Epistemic status: Casual
Some patient and thoughtful folks on LessWrong, and, apparently, some rather less patient folks on r/SneerClub, have pointed out that GDP-to-gold, or GDP-to-oil, are bad proxy measures for economic growth.
_Ok, this is a counterargument I want to make sure I understand._ _Is the following a good representation of what you believe?_ _When you divide GDP by a commodity price, when the commodity has a nearly-fixed supply (like gold or land) we’d expect the price of the commodity to go up over time in a society that’s getting richer — in other words, if you have better tech and better and more abundant goods, but not more gold or land, you’d expect that other goods would become cheaper relative to gold or land. Thus, a GDP/gold or GDP/land value that doesn’t increase over time is totally consistent with a society with increasing “true” wealth, and thus doesn’t indicate stagnation._ _paulfchristiano:_ _Yes. The detailed dynamics depend a lot on the particular commodity, and how elastic we expect demand to be; for example, over the long run I expect GDP/oil to go way up as we move to better substitutes, but over a short period where there aren’t good substitutes it could stay flat._
Commenters on this blog have also pointed out that the Dow is a poor measure of the value of the stock market, since it’s small and unnormalized.
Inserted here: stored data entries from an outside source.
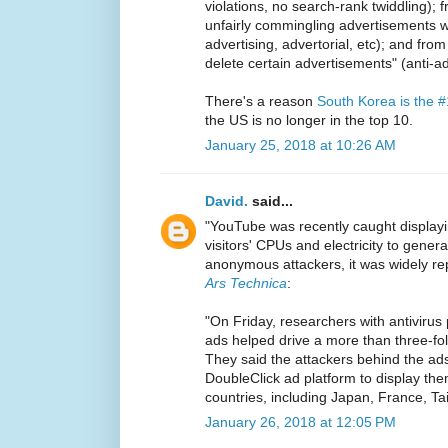
violations, no search-rank twiddling);
unfairly commingling advertisements wi
advertising, advertorial, etc); and from "
delete certain advertisements" (anti-ad
There's a reason
South Korea is the 
the US is no longer in the top 10.
January 25, 2018 at 10:26 AM
David.
said...
"YouTube was recently caught displayin
visitors' CPUs and electricity to genera
anonymous attackers, it was widely re
Ars Technica
:
"On Friday, researchers with antivirus
ads helped drive a more than three-fo
They said the attackers behind the a
DoubleClick ad platform to display the
countries, including Japan, France, Tai
January 26, 2018 at 12:05 PM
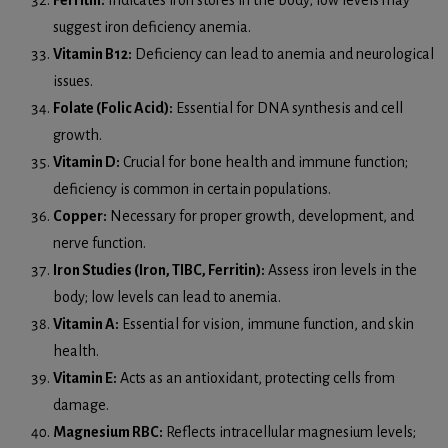
suggest iron deficiency anemia.
Vitamin B12:
Deficiency can lead to anemia and neurological
issues.
Folate (Folic Acid):
Essential for DNA synthesis and cell
growth.
Vitamin D:
Crucial for bone health and immune function;
deficiency is common in certain populations.
Copper:
Necessary for proper growth, development, and
nerve function.
Iron Studies (Iron, TIBC, Ferritin):
Assess iron levels in the
body; low levels can lead to anemia.
Vitamin A:
Essential for vision, immune function, and skin
health.
Vitamin E:
Acts as an antioxidant, protecting cells from
damage.
Magnesium RBC:
Reflects intracellular magnesium levels;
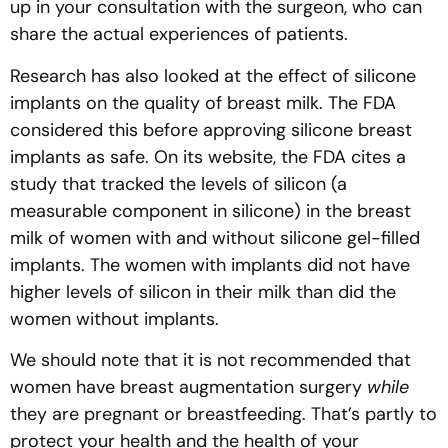
up in your consultation with the surgeon, who can
share the actual experiences of patients.
Research has also looked at the effect of silicone
implants on the quality of breast milk. The FDA
considered this before approving silicone breast
implants as safe. On its website, the FDA cites a
study that tracked the levels of silicon (a
measurable component in silicone) in the breast
milk of women with and without silicone gel-filled
implants. The women with implants did not have
higher levels of silicon in their milk than did the
women without implants.
We should note that it is not recommended that
women have breast augmentation surgery
while
they are pregnant or breastfeeding. That’s partly to
protect your health and the health of your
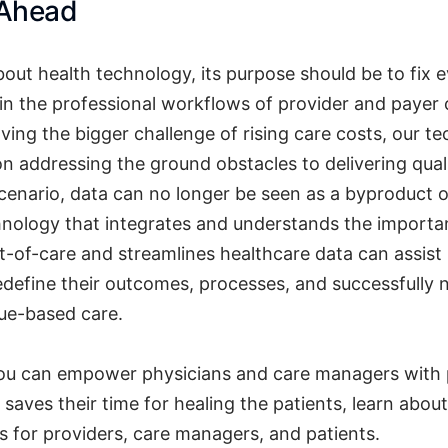
 Ahead
out health technology, its purpose should be to fix 
in the professional workflows of provider and payer 
ving the bigger challenge of rising care costs, our 
n addressing the ground obstacles to delivering quali
scenario, data can no longer be seen as a byproduct o
nology that integrates and understands the importa
nt-of-care and streamlines healthcare data can assist
edefine their outcomes, processes, and successfully 
lue-based care.
u can empower physicians and care managers with 
saves their time for healing the patients, learn abou
ns for providers, care managers, and patients.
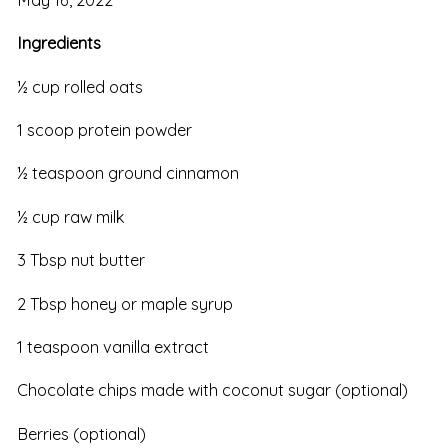
Ingredients
½ cup rolled oats
1 scoop protein powder
½ teaspoon ground cinnamon
½ cup raw milk
3 Tbsp nut butter
2 Tbsp honey or maple syrup
1 teaspoon vanilla extract
Chocolate chips made with coconut sugar (optional)
Berries (optional)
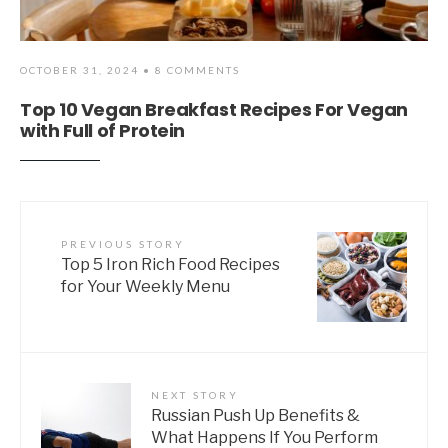
OCTOBER 31, 2024
• 8 COMMENTS
Top 10 Vegan Breakfast Recipes For Vegan
with Full of Protein
PREVIOUS STORY
Top 5 Iron Rich Food Recipes
for Your Weekly Menu
NEXT STORY
Russian Push Up Benefits &
What Happens If You Perform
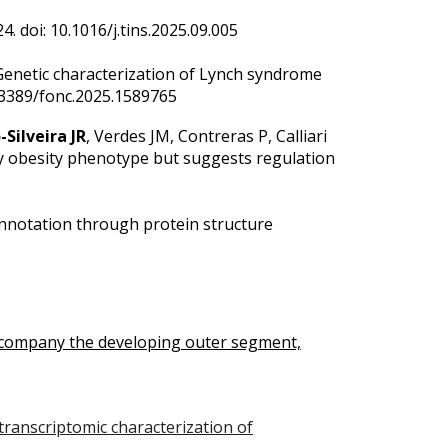
. doi: 10.1016/j.tins.2025.09.005
Genetic characterization of Lynch syndrome
.3389/fonc.2025.1589765
-Silveira JR
, Verdes JM, Contreras P, Calliari
hy obesity phenotype but suggests regulation
nnotation through protein structure
ccompany the developing outer segment,
 transcriptomic characterization of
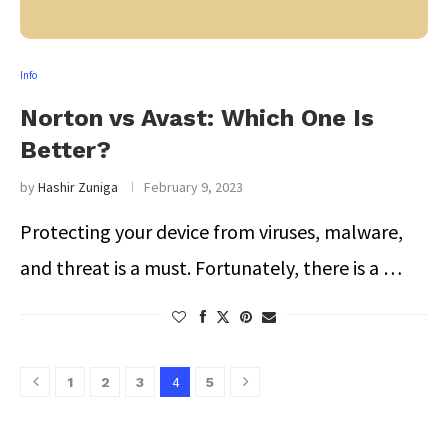
Info
Norton vs Avast: Which One Is
Better?
by
Hashir Zuniga
February 9, 2023
Protecting your device from viruses, malware,
and threat is a must. Fortunately, there is a …
4
1
2
3
5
These criticisms weaken my previous claim about economic growth being stagnant.
Now, a little personal story time:
Nearly ten years ago (yikes!) in college, I had an econ blog. My big brush with fame was having a joke of mine hat-tipped by Megan McArdle once. I did most of the required courses for an econ major, before eventually settling on math. My blog, I realized with dismay when I pulled it up many years later, consisted almost entirely of me agreeing with other econ bloggers I encountered, and imitating buzzwords. I certainly sounded a lot more mainstream in those days, but I understood — if possible — _less economics _than I do now. I couldn’t use what I’d learned in school to reason about real-world questions.
I think I learn a heck of a lot more by throwing an idea out there and being corrected than I did back when I was not even asking questions. “A shy person cannot learn, an impatient person cannot teach” and all that.
Admittedly, my last post may have sounded more know-it-all-ish than it actually deserved, and that’s a problem to the extent that I accidentally misled people (despite my disclaimers.) I actually tried, for several years, to be less outspoken and convey less confidence in my written voice. My impression is that the attempt didn’t work for me, and caused me some emotional and intellectual damage in the meanwhile. I think verbally; if I try to verbalize less, I think less.
I think the M.O. that works better for me is strong opinions, weakly held. I _do _try to learn from knowledgeable people and quickly walk back my errors. But realistically, I’m going to make errors, and dumber ones when I’m newer to learning about a topic.
To those who correct me and explain why — thank you.